Well... I received a prayer bulletin from Samaritan's Purse that same day in the mail and read a very interesting article that talked about a World Medical Mission Post-Residency Program for Physicians that have recently graduated Medical School and completed their residency programs. This program sends physicians and their families to a mission hospital somewhere around the globe that is in need of a physician in their specific specialty. They serve in this hospital for two years while receiving a stipend for living and also help in repaying their student loans. I was amazed and immediately looked up the program for more information and ran across a story titled, "Following God without Excuses." This story told of a young physician who was sent to Papua New Guinea for the two years of her post-residency by Samaritans purse-but has since decided that God's call on her life was longer than that and is now a full-time medical missionary at the hospital there. I want to leave you guys with an excerpt from this story-something that weighed heavily on my heart-knowing that there are people out there with the same desires that I have...

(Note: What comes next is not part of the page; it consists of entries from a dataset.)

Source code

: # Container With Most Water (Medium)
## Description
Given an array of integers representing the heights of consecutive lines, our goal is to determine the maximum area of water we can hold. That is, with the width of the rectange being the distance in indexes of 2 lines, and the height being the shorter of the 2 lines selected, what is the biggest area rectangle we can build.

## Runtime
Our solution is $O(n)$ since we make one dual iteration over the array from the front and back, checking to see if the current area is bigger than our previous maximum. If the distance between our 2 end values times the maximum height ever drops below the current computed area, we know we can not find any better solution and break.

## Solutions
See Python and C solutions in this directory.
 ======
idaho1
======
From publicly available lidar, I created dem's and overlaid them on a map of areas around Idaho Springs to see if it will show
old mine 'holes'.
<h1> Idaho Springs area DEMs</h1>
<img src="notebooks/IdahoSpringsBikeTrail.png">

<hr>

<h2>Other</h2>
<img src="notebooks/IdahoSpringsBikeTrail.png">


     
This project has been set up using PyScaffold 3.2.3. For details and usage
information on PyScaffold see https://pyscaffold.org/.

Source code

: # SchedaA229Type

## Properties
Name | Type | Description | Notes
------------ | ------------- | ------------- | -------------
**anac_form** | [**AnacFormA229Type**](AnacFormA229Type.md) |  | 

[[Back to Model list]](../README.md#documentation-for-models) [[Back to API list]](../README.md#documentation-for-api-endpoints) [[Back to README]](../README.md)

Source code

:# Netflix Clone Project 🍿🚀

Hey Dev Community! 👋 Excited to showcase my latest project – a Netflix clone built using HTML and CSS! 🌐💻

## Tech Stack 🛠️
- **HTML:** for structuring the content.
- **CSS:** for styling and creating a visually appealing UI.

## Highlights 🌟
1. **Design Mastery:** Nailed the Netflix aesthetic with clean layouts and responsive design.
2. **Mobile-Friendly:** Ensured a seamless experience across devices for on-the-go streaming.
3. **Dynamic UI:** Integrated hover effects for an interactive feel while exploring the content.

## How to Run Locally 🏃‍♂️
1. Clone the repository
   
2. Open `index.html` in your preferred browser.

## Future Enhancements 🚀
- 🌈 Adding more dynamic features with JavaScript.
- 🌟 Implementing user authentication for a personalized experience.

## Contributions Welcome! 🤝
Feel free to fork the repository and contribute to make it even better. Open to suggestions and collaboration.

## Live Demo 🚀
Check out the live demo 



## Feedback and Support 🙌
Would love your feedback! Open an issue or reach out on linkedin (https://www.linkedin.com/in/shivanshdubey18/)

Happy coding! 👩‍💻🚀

“I believe that medicine and evangelism go hand in hand,” Erin said. “As a physician, not only do I care about patients’ physical health, but I also take care of their spiritual health, too. It’s part of the whole person.”
Whenever Erin treats a patient for a physical need, she also makes sure she gives them a spiritual check up as well.
“If I don’t talk with a patient about Jesus or pray with a patient it can be considered medical malpractice because I’m withholding something that could really help a patient,” Erin said with conviction. “I’m not going to be able to treat and cure everyone’s physical ailments, but spiritually, if they believe in Christ, we know where they’re going.” 
 As she contemplates the future, Erin is encouraged by a recent study she did on the life of Moses. “I was really challenged by Exodus 3 where Moses initially responds, ‘Here I am,’ but then comes up with many reasons why God should find someone else,” Erin said. “I pray that as I continue to pray and seek Him for my future, that I will be obedient to Him and not find excuses.”

That last paragraph challenged me... How many times do we offer up excuses for why we can't do something that God has obviously laid on our heart? I can't tell you how many times a day I hear, "Why are you going to Haiti? Don't you think people here in America need your help? Shouldn't you just stay?" While it is true that there are people in our own nation in dire need of a helping hand, the only thing I can say is I am going where the good Lord is leading... I prayed, "Here I am lord.. Send me.. No matter where it is.. I'll go".... Now he's laid Haiti on my heart, and I'm going... No excuses. Is it going to be easy? Not at all... Is it going to be worth it? I have no doubt in my mind that it will be. Join me, and let's see Jesus made famous all across this big world!! Praying for you all today!